A simple, rugged and accurate stainless steel 10 INCH TOOL compatible with all half inch pitch bike chains, even the narrow 11 speed.

There are two versions for measuring either 0.65% (1x chainring) or 0.75% (multiple chainring) chain elongation. It accurately measures the pin-pin (same side) distance over 10 inches (10 links). These improvements offer genuine advantages for accurate measurement.


Excessive wear and elongation of the bushingless bicycle chain can cause damage to sprockets and chainrings which causes inefficiency and potentially dangerous drivetrain slippage. It is well known that replacing a chain before it elongates beyond a certain point will limit major damage to other parts of the drivetrain which can significantly prolong the life of cassette and chainring. The generally accepted rule for replacement is that 2 chains should be replaced per chainring, and two chainrings (4 chains) per cassette. For a 1x front chainring (wide-narrow) it is recommended that the chain should be replaced at 0.65% elongation. With multiple chainrings the elongation can reach 0.75% before replacement is recommended.

* _SUPPLIED INFORMATION_
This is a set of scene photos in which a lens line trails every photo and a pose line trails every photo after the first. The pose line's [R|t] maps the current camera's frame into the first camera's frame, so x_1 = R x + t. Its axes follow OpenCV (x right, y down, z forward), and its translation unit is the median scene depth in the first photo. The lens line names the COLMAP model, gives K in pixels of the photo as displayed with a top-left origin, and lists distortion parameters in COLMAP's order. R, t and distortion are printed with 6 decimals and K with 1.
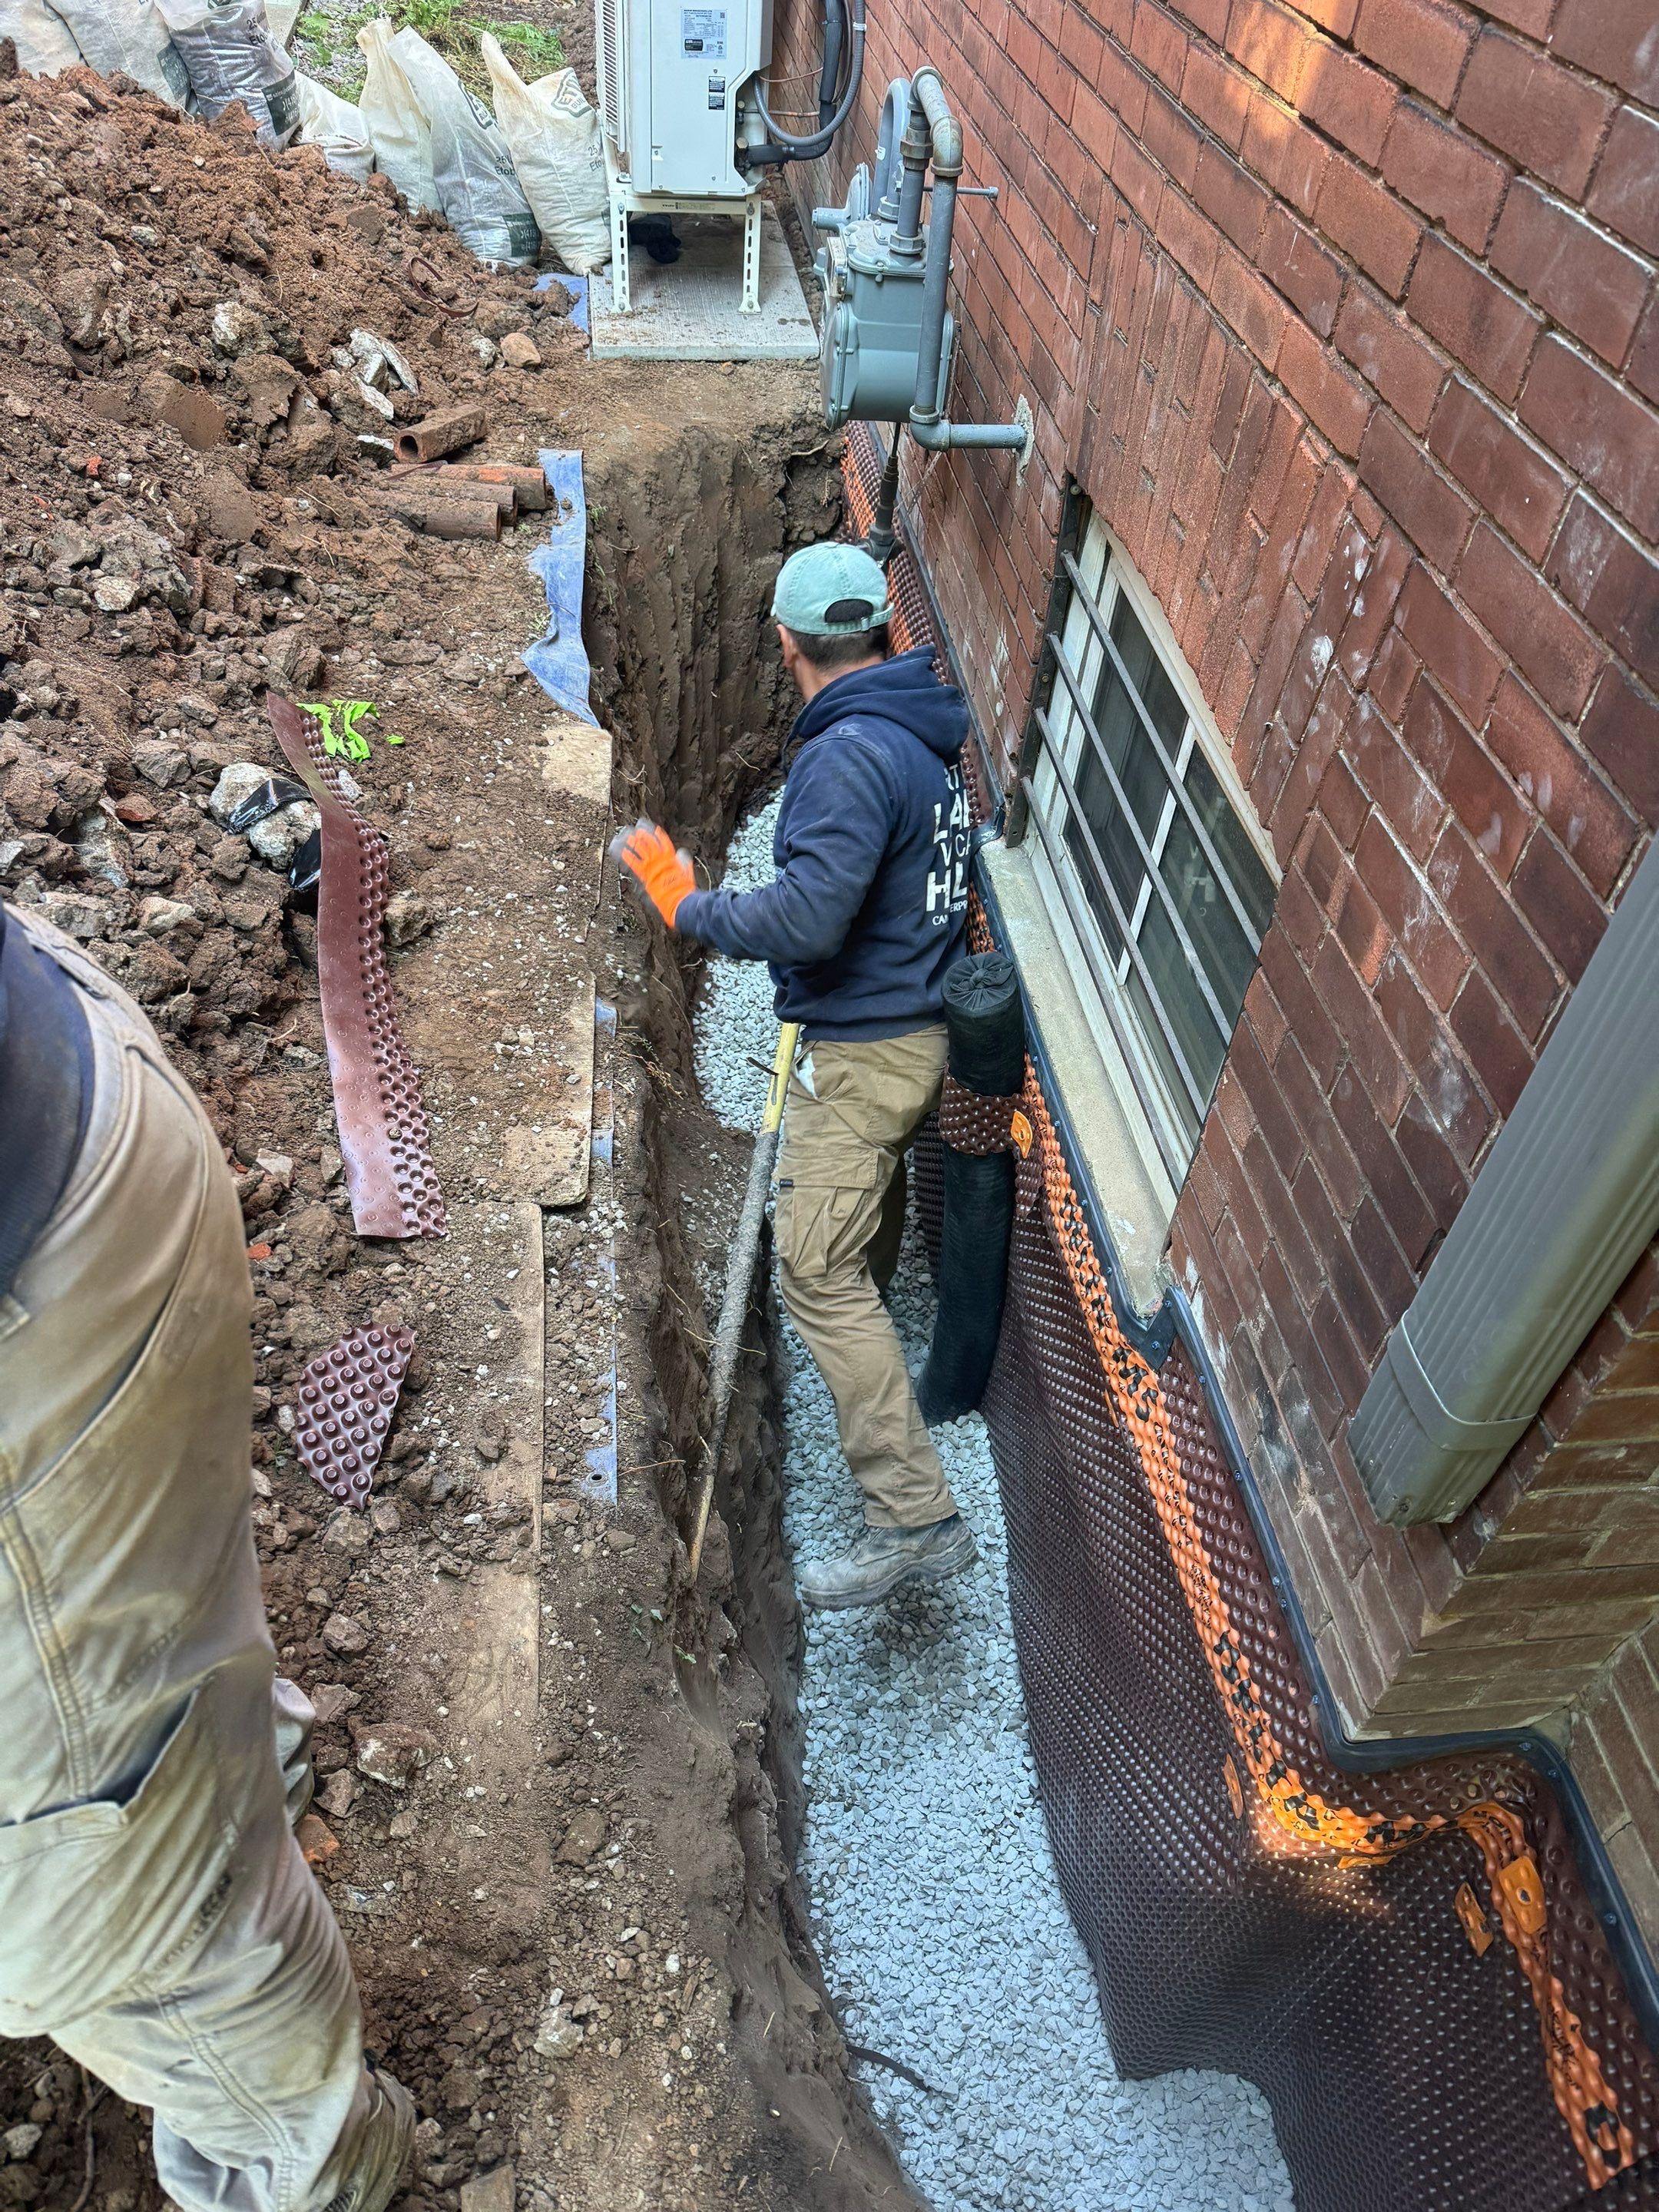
lens RADIAL K [[1563.4, 0, 821.1], [0, 1563.4, 1102.3], [0, 0, 1]] dist [0.011809, -0.016531]
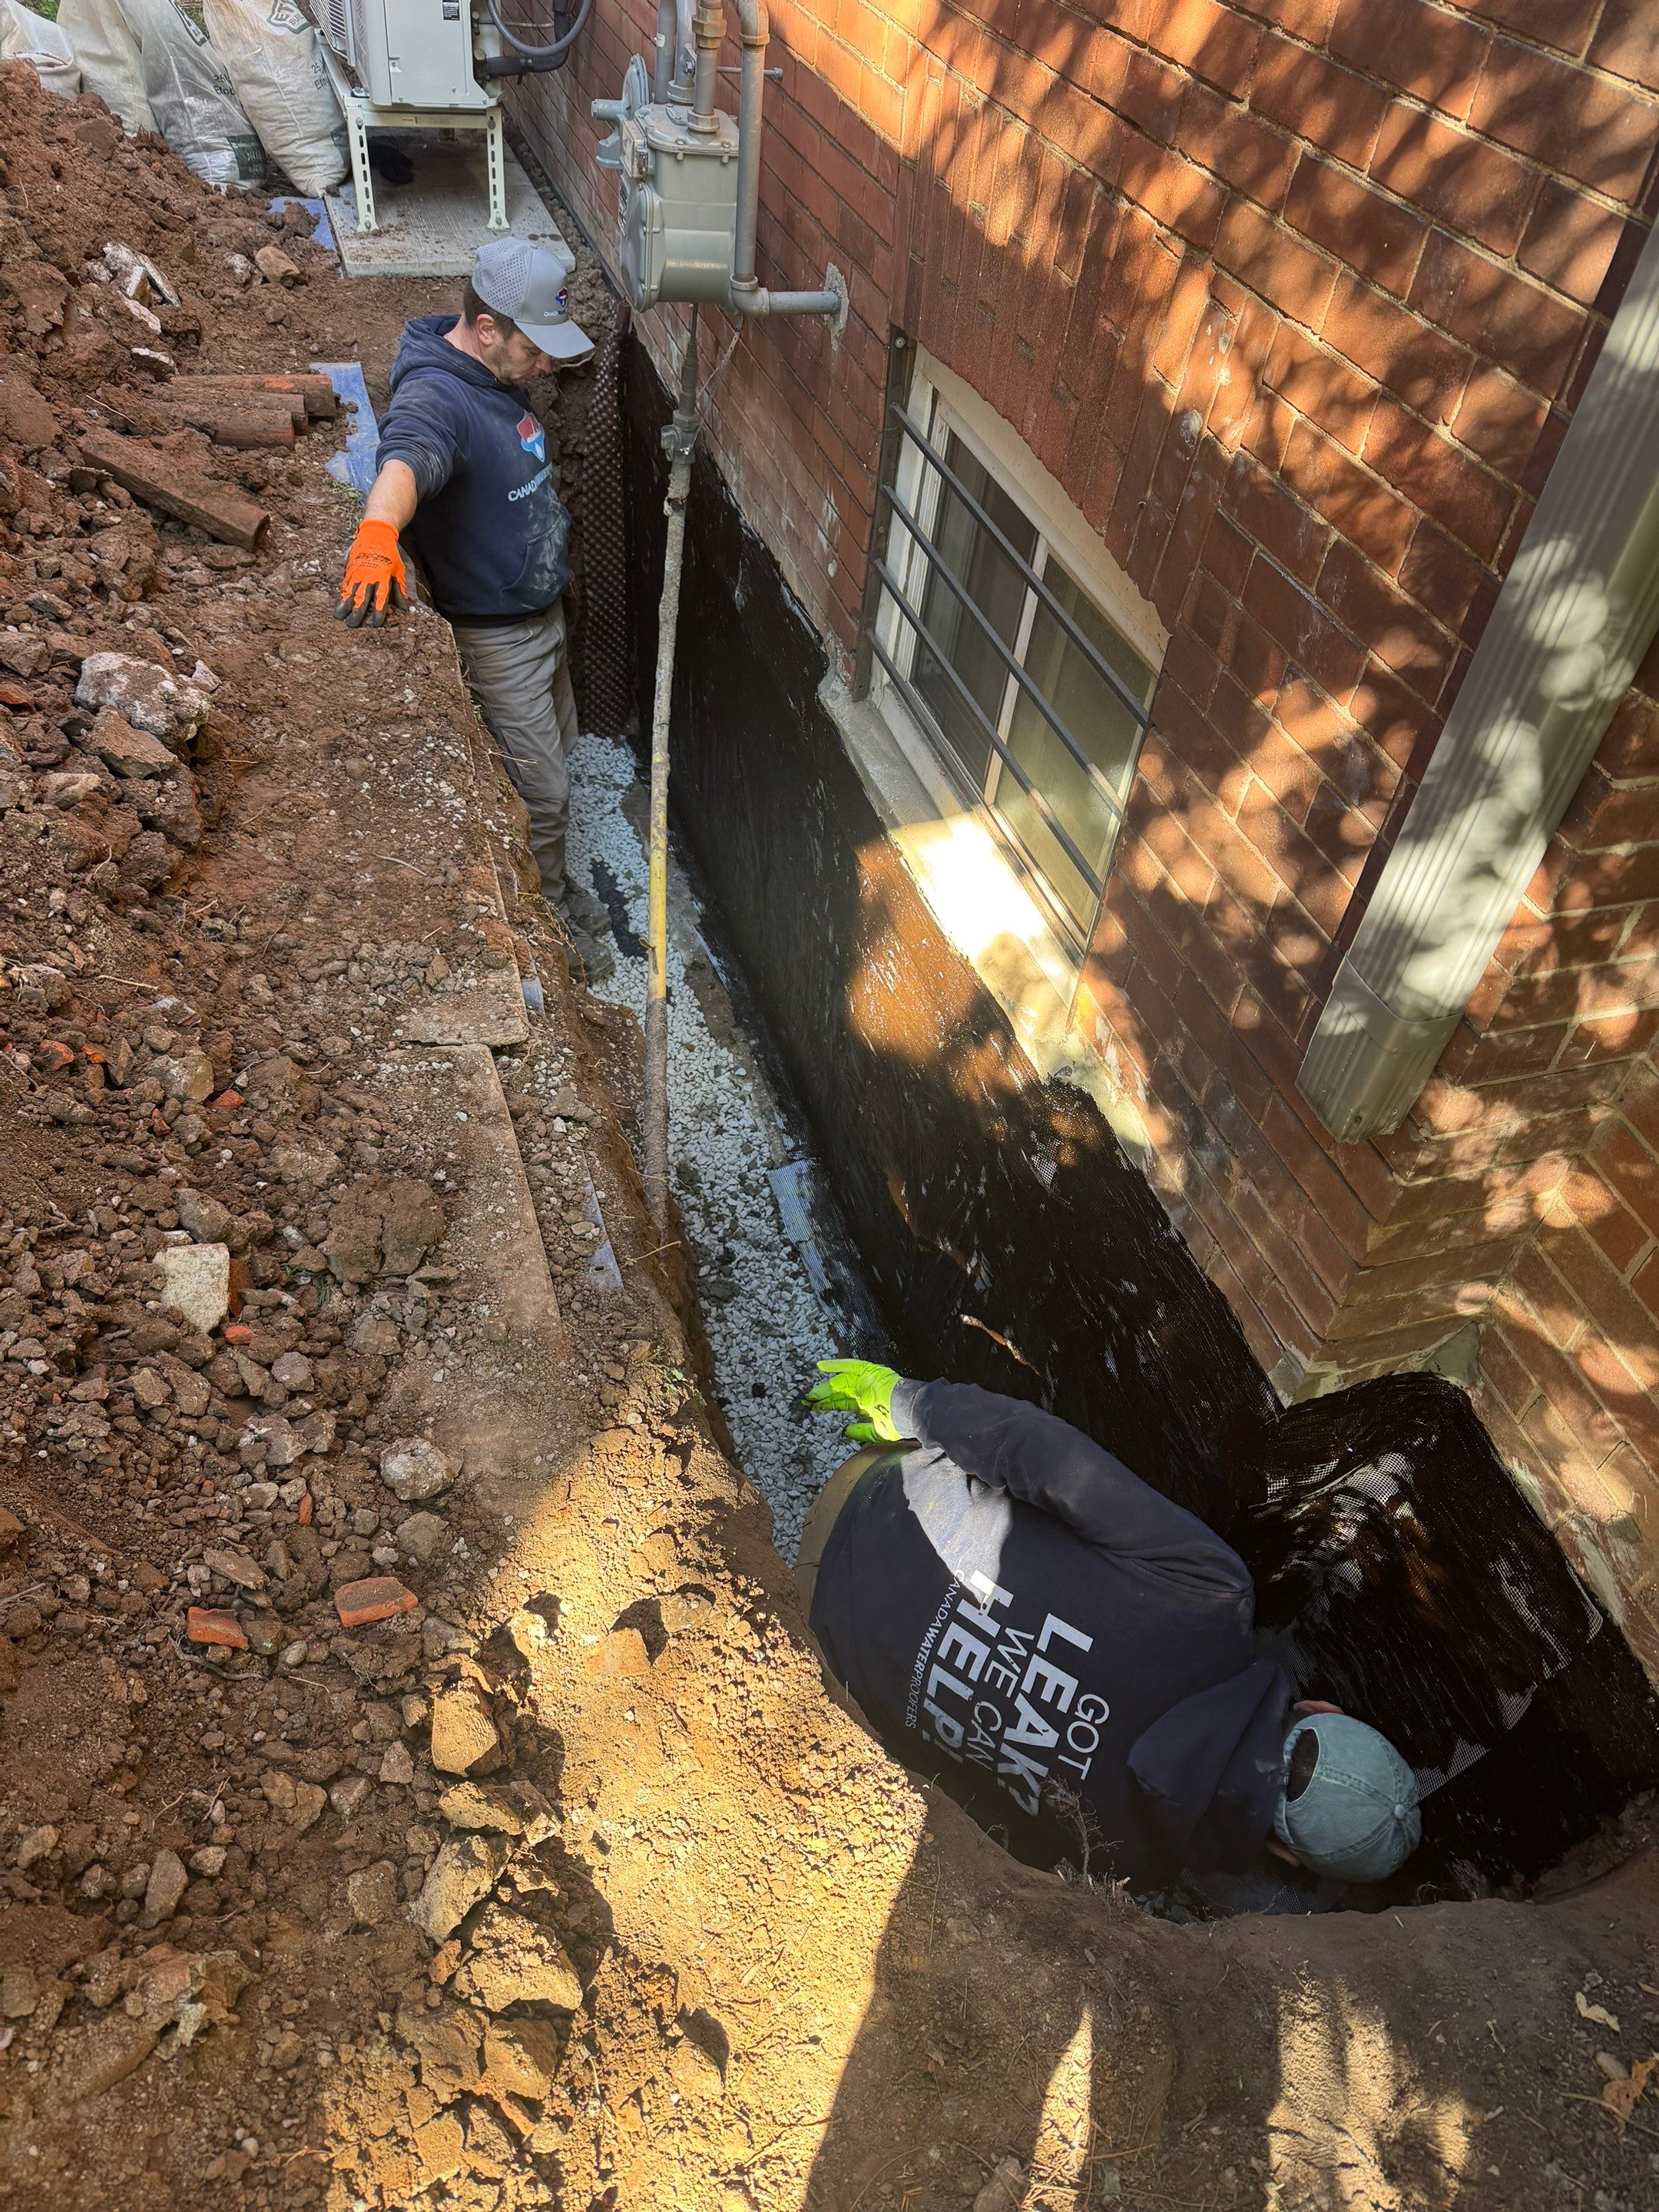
lens RADIAL K [[1563.4, 0, 836.6], [0, 1563.4, 1109.3], [0, 0, 1]] dist [0.011809, -0.016531]
pose [[0.979636, -0.112784, 0.166109, -0.077169], [0.109861, 0.993588, 0.026714, 0.064116], [-0.168057, -0.007921, 0.985745, -0.036817]]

* _TO DO_
**A.** In the chain wear tool description, at what elongation should a chain be replaced on a bike with a 1x front chainring?
**B.** Can you reproduce the chain wear tool description between "Excessive wear and" and "replacement is recommended.", inclusive, substituting "powertrain" for "drivetrain"?
The material comes from a different source than the text.

* _RESPONSES_
**A.** At 0.65% elongation.

**B.**
Excessive wear and elongation of the bushingless bicycle chain can cause damage to sprockets and chainrings which causes inefficiency and potentially dangerous powertrain slippage. It is well known that replacing a chain before it elongates beyond a certain point will limit major damage to other parts of the powertrain which can significantly prolong the life of cassette and chainring. The generally accepted rule for replacement is that 2 chains should be replaced per chainring, and two chainrings (4 chains) per cassette. For a 1x front chainring (wide-narrow) it is recommended that the chain should be replaced at 0.65% elongation. With multiple chainrings the elongation can reach 0.75% before replacement is recommended.